▶ Problem description: Reproduce the lines starting with the line that contains "Que sont les émoticônes ?" and going on through the line that contains "Oui, vous pouvez", substituting "site" for "forum" and leaving everything else unchanged.

————————

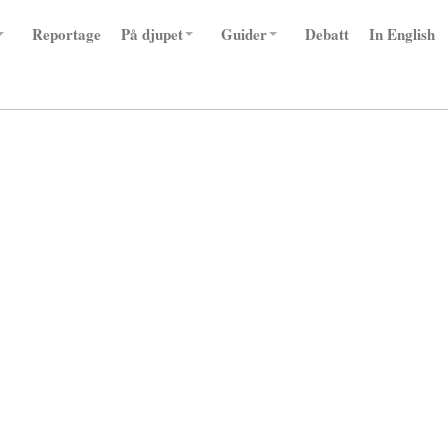
Reportage
På djupet
Guider
Debatt
In English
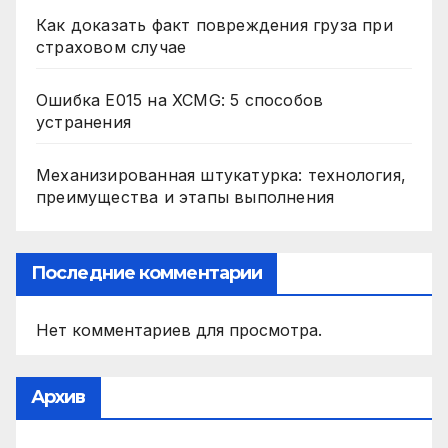
Как доказать факт повреждения груза при
страховом случае
Ошибка E015 на XCMG: 5 способов
устранения
Механизированная штукатурка: технология,
преимущества и этапы выполнения
Последние комментарии
Нет комментариев для просмотра.
Архив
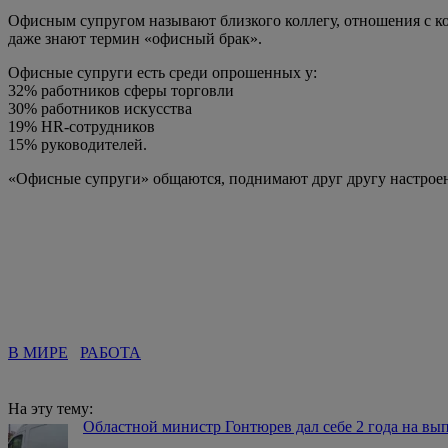
Офисным супругом называют близкого коллегу, отношения с ко
даже знают термин «офисный брак».
Офисные супруги есть среди опрошенных у:
32% работников сферы торговли
30% работников искусства
19% HR-сотрудников
15% руководителей.
«Офисные супруги» общаются, поднимают друг другу настроен
В МИРЕ
РАБОТА
На эту тему:
Областной министр Гонтюрев дал себе 2 года на вы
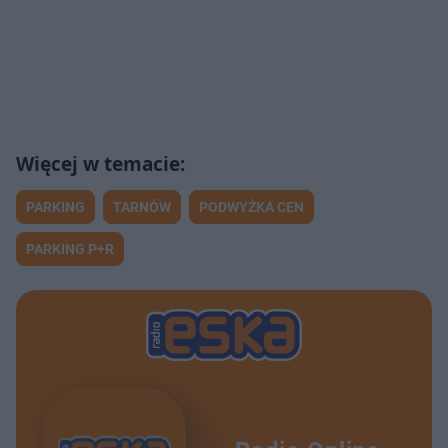
PARKING
TARNÓW
PODWYŻKA CEN
PARKING P+R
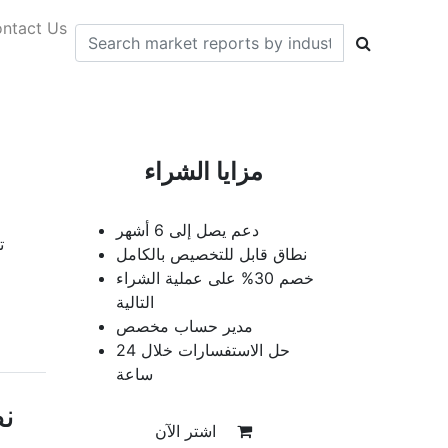
ntact Us
مزايا الشراء
دعم يصل إلى 6 أشهر
ت
نطاق قابل للتخصيص بالكامل
خصم 30% على عملية الشراء
التالية
مدير حساب مخصص
حل الاستفسارات خلال 24
ساعة
ن
اشتر الآن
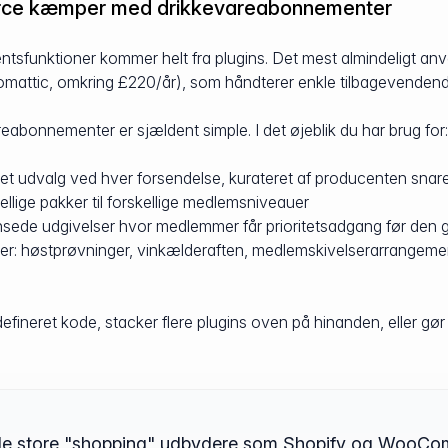
ce kæmper med drikkevareabonnementer
unktioner kommer helt fra plugins. Det mest almindeligt 
mattic, omkring £220/år), som håndterer enkle tilbagevendende 
abonnementer er sjældent simple. I det øjeblik du har brug for:
ndet udvalg ved hver forsendelse, kurateret af producenten snar
llige pakker til forskellige medlemsniveauer
nsede udgivelser hvor medlemmer får prioritetsadgang før den g
er: høstprøvninger, vinkælderaften, medlemskivelserarrangem
rdefineret kode, stacker flere plugins oven på hinanden, eller gø
 de store "shopping" udbydere som Shopify og WooCom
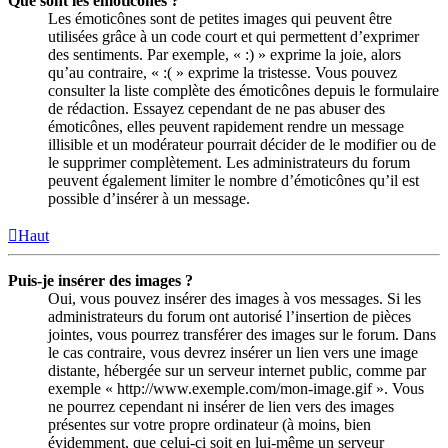
Que sont les émoticônes ?
Les émoticônes sont de petites images qui peuvent être
utilisées grâce à un code court et qui permettent d’exprimer
des sentiments. Par exemple, « :) » exprime la joie, alors
qu’au contraire, « :( » exprime la tristesse. Vous pouvez
consulter la liste complète des émoticônes depuis le formulaire
de rédaction. Essayez cependant de ne pas abuser des
émoticônes, elles peuvent rapidement rendre un message
illisible et un modérateur pourrait décider de le modifier ou de
le supprimer complètement. Les administrateurs du forum
peuvent également limiter le nombre d’émoticônes qu’il est
possible d’insérer à un message.
Haut
Puis-je insérer des images ?
Oui, vous pouvez insérer des images à vos messages. Si les
administrateurs du forum ont autorisé l’insertion de pièces
jointes, vous pourrez transférer des images sur le forum. Dans
le cas contraire, vous devrez insérer un lien vers une image
distante, hébergée sur un serveur internet public, comme par
exemple « http://www.exemple.com/mon-image.gif ». Vous
ne pourrez cependant ni insérer de lien vers des images
présentes sur votre propre ordinateur (à moins, bien
évidemment, que celui-ci soit en lui-même un serveur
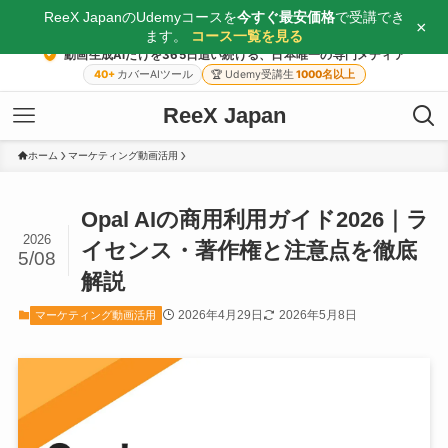
ReeX JapanのUdemyコースを
今すぐ最安価格
で受講でき
×
ます。
コース一覧を見る
動画生成AIだけを365日追い続ける、日本唯一の専門メディア
40+
カバーAIツール
🏆
Udemy受講生
1000名以上
ReeX Japan
ホーム
マーケティング動画活用
Opal AIの商用利用ガイド2026｜ラ
2026
イセンス・著作権と注意点を徹底
5/08
解説
2026年4月29日
2026年5月8日
マーケティング動画活用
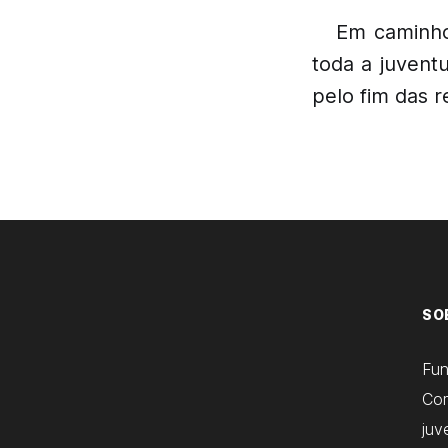
Em caminho 
toda a juvent
pelo fim das 
SO
Fu
Com
juv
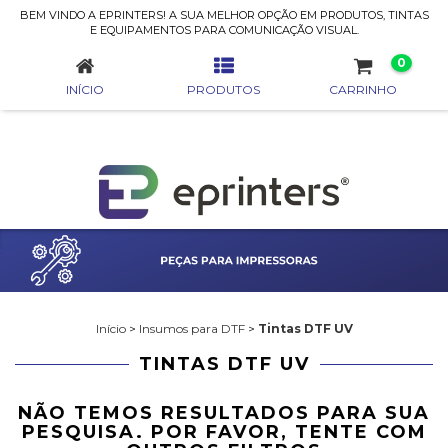
BEM VINDO A EPRINTERS! A SUA MELHOR OPÇÃO EM PRODUTOS, TINTAS
TINTAS DTF UV
E EQUIPAMENTOS PARA COMUNICAÇÃO VISUAL.
0
INÍCIO
PRODUTOS
CARRINHO
Início
>
Insumos para DTF
>
Tintas DTF UV
TINTAS DTF UV
NÃO TEMOS RESULTADOS PARA SUA
PESQUISA. POR FAVOR, TENTE COM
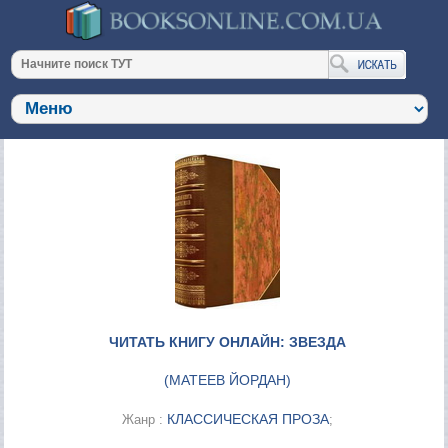
ЧИТАТЬ КНИГУ ОНЛАЙН: ЗВЕЗДА
(
МАТЕЕВ ЙОРДАН
)
КЛАССИЧЕСКАЯ ПРОЗА
Жанр :
;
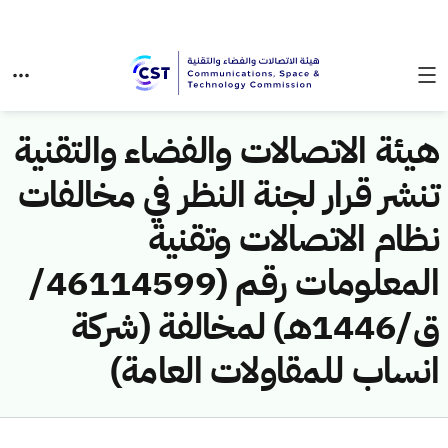
هيئة الاتصالات والفضاء والتقنية
تنشر قرار لجنة النظر في مخالفات
نظام الاتصالات وتقنية
المعلومات رقم (46114599/
ق/1446هـ) لمخالفة (شركة
انساب للمقاولات العامة)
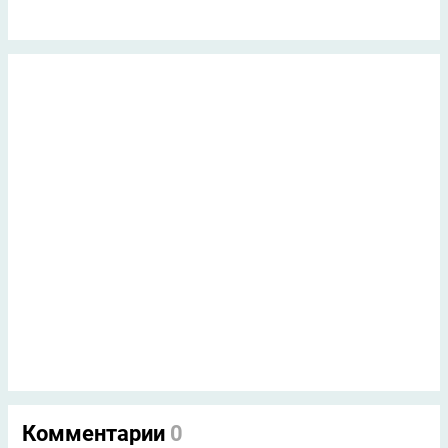
Комментарии
0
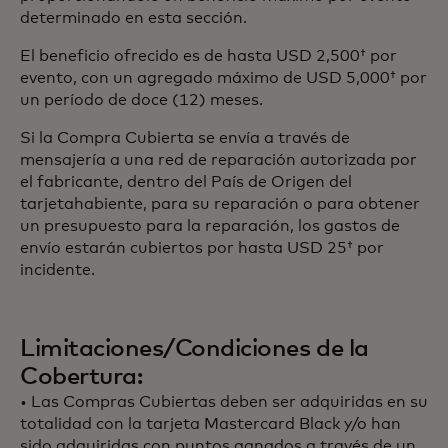
determinado en esta sección.
El beneficio ofrecido es de hasta USD 2,500† por
evento, con un agregado máximo de USD 5,000† por
un período de doce (12) meses.
Si la Compra Cubierta se envía a través de
mensajería a una red de reparación autorizada por
el fabricante, dentro del País de Origen del
tarjetahabiente, para su reparación o para obtener
un presupuesto para la reparación, los gastos de
envío estarán cubiertos por hasta USD 25† por
incidente.
Limitaciones/Condiciones de la
Cobertura:
• Las Compras Cubiertas deben ser adquiridas en su
totalidad con la tarjeta Mastercard Black y/o han
sido adquiridas con puntos ganados a través de un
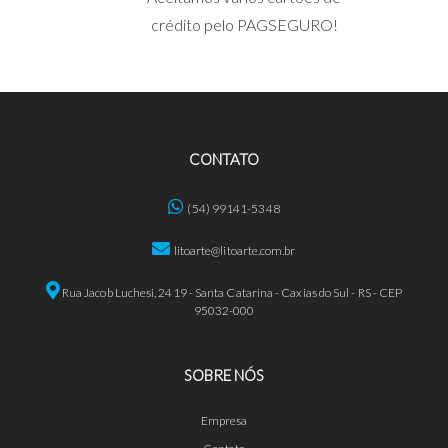
crédito pelo PAGSEGURO!
CONTATO
(54) 99141-5348
litoarte@litoarte.com.br
Rua Jacob Luchesi, 2419 - Santa Catarina - Caxias do Sul - RS - CEP
95032-000
SOBRE NÓS
Empresa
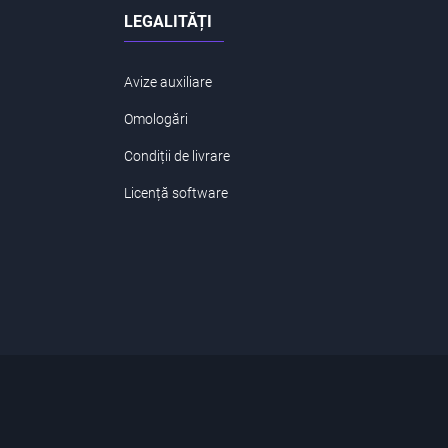
LEGALITĂȚI
Avize auxiliare
Omologări
Condiții de livrare
Licență software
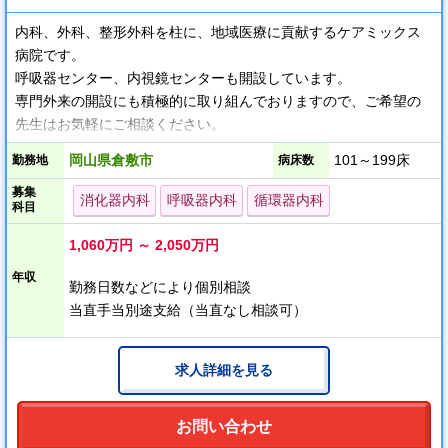
内科、外科、整形外科を柱に、地域医療に貢献するケアミックス
病院です。
呼吸器センター、内視鏡センターも開設しています。
専門外来の開設にも積極的に取り組んでおりますので、ご希望の
先生はお気軽にご相談ください。
岡山県倉敷市
101～199床
勤務地
病床数
病棟では、一般病棟から回復期リハビリテーション病棟、地域包
募集
括ケア病棟への移行が自院で完結します。
消化器内科
呼吸器内科
循環器内科
科目
近隣の高度急性期病院とは密な病診連携・病病連携が取れてお
り、役割分担が明確です。
1,060万円 ～ 2,050万円
重症例のバックアップがある安心感の中で、自院の役割に集中で
年収
きます。
勤務日数などにより個別相談
当直手当別途支給（当直なし相談可）
求人詳細を見る
お問い合わせ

————————

▶ Response for this exercise:
Que sont les émoticônes ?
Les émoticônes sont de petites images qui peuvent être
utilisées grâce à un code court et qui permettent d’exprimer
des sentiments. Par exemple, « :) » exprime la joie, alors
qu’au contraire, « :( » exprime la tristesse. Vous pouvez
consulter la liste complète des émoticônes depuis le formulaire
de rédaction. Essayez cependant de ne pas abuser des
émoticônes, elles peuvent rapidement rendre un message
illisible et un modérateur pourrait décider de le modifier ou de
le supprimer complètement. Les administrateurs du site
peuvent également limiter le nombre d’émoticônes qu’il est
possible d’insérer à un message.
Haut
Puis-je insérer des images ?
Oui, vous pouvez insérer des images à vos messages. Si les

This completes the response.